It's difficult to tell what is being asked here. This question is ambiguous, vague, incomplete, overly broad, or rhetorical and cannot be reasonably answered in its current form. For help clarifying this question so that it can be reopened, visit the help center. If this question can be reworded to fit the rules in the help center, please edit the question.

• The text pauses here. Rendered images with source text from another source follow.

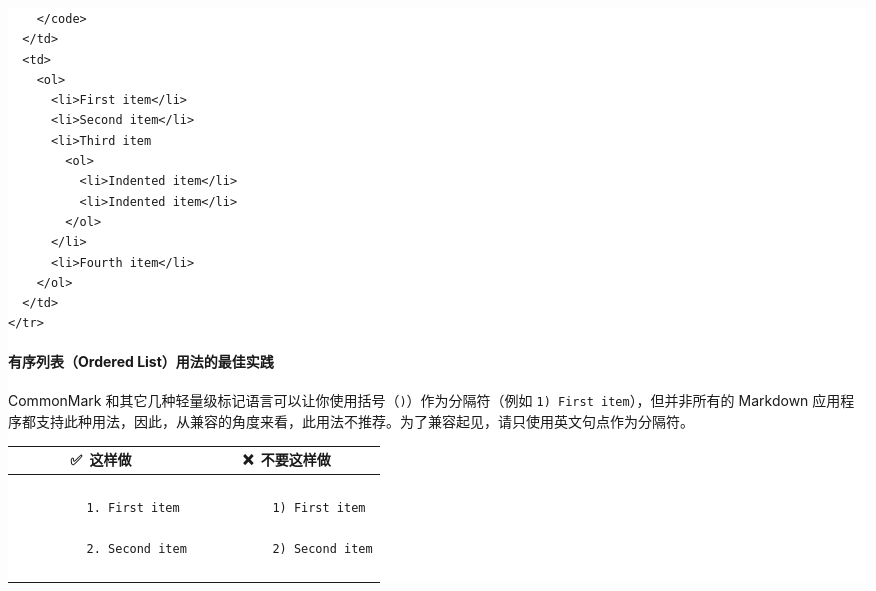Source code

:         </code>
      </td>
      <td>
        <ol>
          <li>First item</li>
          <li>Second item</li>
          <li>Third item
            <ol>
              <li>Indented item</li>
              <li>Indented item</li>
            </ol>
          </li>
          <li>Fourth item</li>
        </ol>
      </td>
    </tr>
  </tbody>
</table>

<h4 id="有序列表ordered-list用法的最佳实践">有序列表（Ordered List）用法的最佳实践<a class="anchorjs-link " aria-label="Anchor" data-anchorjs-icon="" href="https://www.markdown.xyz/basic-syntax/#%E6%9C%89%E5%BA%8F%E5%88%97%E8%A1%A8ordered-list%E7%94%A8%E6%B3%95%E7%9A%84%E6%9C%80%E4%BD%B3%E5%AE%9E%E8%B7%B5" style="font: 1em / 1 anchorjs-icons; padding-left: 0.375em;"></a></h4>

<p>CommonMark 和其它几种轻量级标记语言可以让你使用括号（<code class="language-plaintext highlighter-rouge">)</code>）作为分隔符（例如 <code class="language-plaintext highlighter-rouge">1) First item</code>），但并非所有的 Markdown 应用程序都支持此种用法，因此，从兼容的角度来看，此用法不推荐。为了兼容起见，请只使用英文句点作为分隔符。</p>

<table class="table table-bordered">
  <thead class="thead-light">
    <tr>
      <th>✅&nbsp; 这样做</th>
      <th>❌&nbsp; 不要这样做</th>
    </tr>
  </thead>
  <tbody>
    <tr>
      <td>
        <code class="highlighter-rouge">
          1. First item<br>
          2. Second item
        </code>
      </td>
      <td>
        <code class="highlighter-rouge">
          1) First item<br>
          2) Second item
        </code>
      </td>
    </tr>
  </tbody>
</table>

If there is no cardinality greater than the continuum, then what would the cardinality of the power set of the reals be? –  M Turgeon Nov 3 '11 at 0:51
I think she's pointing out (asking?) that for any particular cardinal in your current model of ZFC, you can pass to an extension where the extension's continuum is bigger than this set (in the extension). Is this right? –  Richard Rast Nov 3 '11 at 0:57
The point seems to be that modal operators like "it is provable in ZFC that" or "it is true in all forcing extensions of the universe that" don't commute with "there is". In particular, it is true that, "in all forcing extensions of the universe, there is a cardinal greater than the continuum", but it is false that "there is a cardinal that is, in all forcing extensions, greater than the continuum." My answer refers to the former (in the stronger version with "it is provable in ZFC that"), while Richard Rast's comment refers to the latter. –  Andreas Blass Nov 3 '11 at 13:41

In ordinary set theory, "Yes" is right and "No" is wrong. Even after you generically extend the universe to make the cardinal of the continuum bigger than a given $\kappa$, there are plenty of other cardinals that are even bigger than your new continuum. As M Turgeon says, to avoid cardinals larger than the continuum, you'd have to revoke the axiom of power set.